Und nur einer von zehn macht es tatsächlich. Betriebskultur ist ein wichtiger Punkt. Vor allem die Angst vor den schrägen Blicken der Arbeitskollegen, ist ein zentraler Faktor, warum Männer sich nicht trauen. Auch die Angst, dass einen der direkte Vorgesetzte nicht unterstützt. Dass man sich aus dem Rennen nimmt, wenn man Teilzeit arbeitet. Aber auch die widersprüchliche Erwartung vieler Frauen, die einen modernen, aufgeschlossenen, verständnisvollen und engagierten Mann wollen, aber eben immer noch oft erwarten, dass er den grösseren Teil der Verantwortung als Familienernährer übernimmt.
Mein Eindruck: Die Arbeitsverteilung zwischen Mann und Frau bleibt nach der Geburt eines Kindes meist so, wie sie vorher schon war.
Darauf läuft es hinaus, ich würde es trotzdem anders formulieren. Die Paare, die es schaffen, die Arbeit egalitär zu verteilen, sind die, die sich auseinandersetzen. Und zwar vor der Geburt, nicht erst danach. Wenn das Kind da ist, schlagen die Gewohnheit und die Strukturen durch. Dann haben wir die 14 Wochen Mutterschaftsversicherung. Die Männer, die das Gefühl haben, sie müssten arbeiten, um die familiäre Sicherheit zu gewährleisten. Positiv gesagt: Die sensible Phase, was die Aufgabenverteilung angeht, ist rund um die Geburt. Wenn es dort gelingt, die Männer mitzunehmen, dann gelingt es auch langfristig.

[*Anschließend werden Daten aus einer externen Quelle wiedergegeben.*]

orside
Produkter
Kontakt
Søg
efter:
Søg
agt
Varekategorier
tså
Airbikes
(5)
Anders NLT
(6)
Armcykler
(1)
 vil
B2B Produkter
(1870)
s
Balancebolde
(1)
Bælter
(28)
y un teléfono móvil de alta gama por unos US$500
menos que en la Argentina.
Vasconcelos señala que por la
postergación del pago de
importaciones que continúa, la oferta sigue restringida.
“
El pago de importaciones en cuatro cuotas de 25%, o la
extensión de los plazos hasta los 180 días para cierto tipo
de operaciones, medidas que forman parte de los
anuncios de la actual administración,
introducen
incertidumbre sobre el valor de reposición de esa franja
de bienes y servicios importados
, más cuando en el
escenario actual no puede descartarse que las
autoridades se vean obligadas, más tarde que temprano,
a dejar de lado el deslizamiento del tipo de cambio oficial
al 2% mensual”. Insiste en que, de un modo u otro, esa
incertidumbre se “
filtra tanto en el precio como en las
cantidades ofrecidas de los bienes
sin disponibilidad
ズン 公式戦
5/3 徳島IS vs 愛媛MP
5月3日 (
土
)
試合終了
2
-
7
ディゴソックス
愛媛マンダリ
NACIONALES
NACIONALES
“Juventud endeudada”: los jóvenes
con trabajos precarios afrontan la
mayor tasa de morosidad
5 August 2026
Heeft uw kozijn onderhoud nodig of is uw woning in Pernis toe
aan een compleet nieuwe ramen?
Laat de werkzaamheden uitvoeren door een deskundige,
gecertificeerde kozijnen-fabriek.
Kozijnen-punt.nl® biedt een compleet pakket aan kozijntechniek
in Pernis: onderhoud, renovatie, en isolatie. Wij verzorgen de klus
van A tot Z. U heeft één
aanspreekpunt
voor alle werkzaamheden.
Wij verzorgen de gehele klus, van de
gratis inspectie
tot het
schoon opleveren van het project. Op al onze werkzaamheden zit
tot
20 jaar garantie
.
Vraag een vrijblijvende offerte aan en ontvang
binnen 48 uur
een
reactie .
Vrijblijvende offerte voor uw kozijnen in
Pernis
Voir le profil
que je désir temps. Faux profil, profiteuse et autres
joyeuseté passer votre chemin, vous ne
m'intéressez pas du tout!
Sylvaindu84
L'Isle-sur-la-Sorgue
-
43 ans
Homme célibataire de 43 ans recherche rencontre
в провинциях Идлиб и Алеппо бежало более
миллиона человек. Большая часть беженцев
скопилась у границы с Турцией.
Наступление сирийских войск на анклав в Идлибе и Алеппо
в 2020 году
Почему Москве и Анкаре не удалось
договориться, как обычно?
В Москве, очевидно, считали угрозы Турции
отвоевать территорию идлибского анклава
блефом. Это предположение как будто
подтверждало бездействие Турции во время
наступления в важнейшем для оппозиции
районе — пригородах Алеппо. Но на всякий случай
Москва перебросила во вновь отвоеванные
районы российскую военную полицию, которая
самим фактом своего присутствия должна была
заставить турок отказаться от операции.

Deswegen fordern Sie so nachdrücklich den Vaterschaftsurlaub.
Auch wenn es nur 20 Tage sind, es macht einen Unterschied. Die Kompetenzentwicklung ist extrem ungleichzeitig. Wenn die Mütter mal 14 Wochen Kompetenzvorsprung haben, ist der Mann abgemeldet. Dann sagt man: Du verdienst ein bisschen mehr, das ist doch praktisch. Wir haben nahezu identische Einkommensverläufe bis 30. Aber in der Karrierephase zwischen 30 und 40 geben die Männer Vollgas und die Frauen bleiben zuhause. Die Erwerbsschere geht auf zum Zeitpunkt Familiengründung. Und sie schliesst sich nicht mehr.
Echt wahr, dass Männer weniger in der Lage sind, Sorge zu sich zu tragen, wie Sie im Begleittext zur Ausstellung in Bern schreiben?
Sorgsam umgehen mit sich und den eigenen Ressourcen ist nicht nur nicht Bestandteil des Männerbilds, sondern ein Anti-Bestandteil. Es ist unmännlich, die Grenzen nicht zu überschreiten. Oder Risiken nicht einzugehen. Oder sich selber zu pflegen.
Pediküre, aber bitte keinen Schritt weiter!
Auf der Ebene Äusserlichkeit kommt das langsam. Aber das hat noch wenig mit nachhaltigem Leben zu tun. Ganz banal: genügend Schlafen, sich onlinefreie Zeiten gönnen, Freundschaften pflegen. Etwas mit sich anzufangen wissen, auch ohne dass etwas «leisten» muss. Damit haben nach wie vor viele Männer Mühe. Die ganze «Men's Health»-Forschung belegt längst, dass Männer nicht weniger robust oder krankheitsanfälliger sind als die Frauen. Sie machen sich einfach schneller kaputt.